A federal court panel will hear today arguments over whether a man convicted of killing three people at a Columbia Casey’s in 1994 can be executed by lethal injection.

Ernest Lee Johnson (photo courtesy; Missouri Department of Corrections)

Ernest Lee Johnson (photo courtesy; Missouri Department of Corrections)

The attorneys for Ernest Lee Johnson say because of a 2008 operation that removed part of a brain tumor, he could suffer seizures if subjected to a lethal injection of pentobarbital. A court in November ruled that his case should be considered, and blocked his execution hours before it was to happen.

Attorney Jeremy Weis represents Johnson.

“There is a substantial likelihood the drugs as they would be introduced to Mr. Johnson would cause him severe pain beyond what the 8th Amendment would allow,” said Weis.

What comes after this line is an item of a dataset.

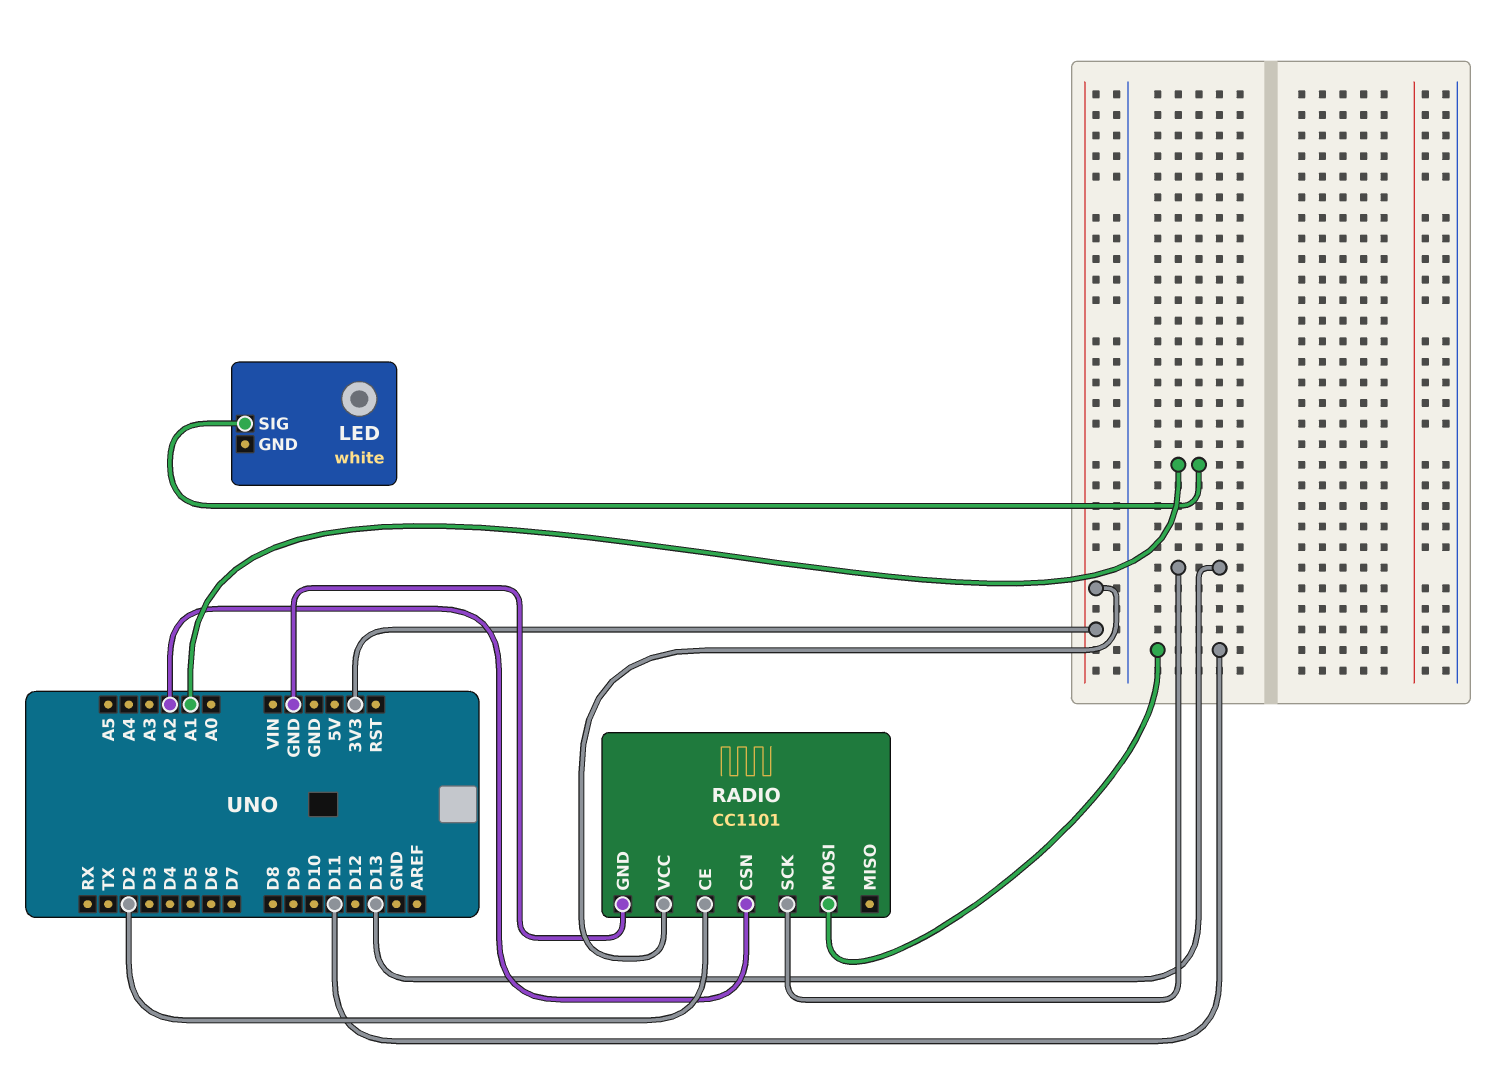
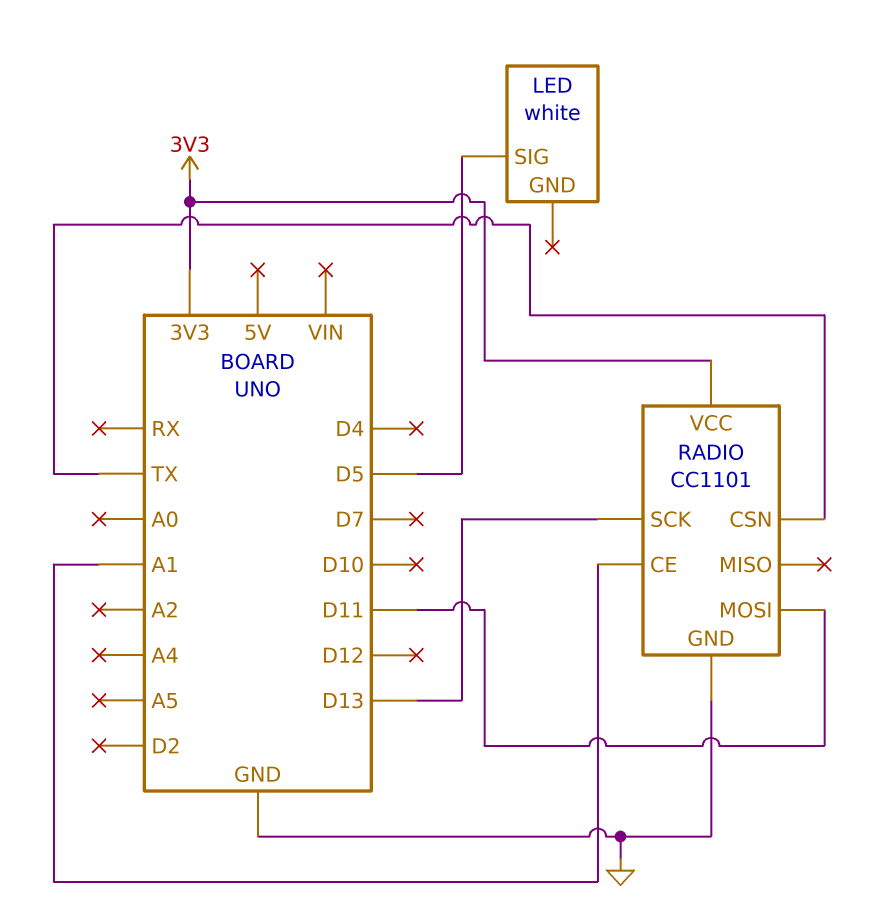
LED pin SIG: A1 -> D5
RADIO pin CE: D2 -> A1
RADIO pin CSN: A2 -> TX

The state counters that Johnson’s claim was raised after the statute of limitations on that constitutional argument. It also says there is no evidence Missouri’s execution protocol causes pain, and bases that argument in part on the statements of witnesses of the 18 executions that have been carried out under that protocol since November, 2013.

The court could rule at any time, and whatever ruling it issues is likely to be appealed.

Johnson was sentenced to death for murdering Mary Bratcher, Mable Scruggs, and Fred Jones at a Columbia Casey’s in 1994.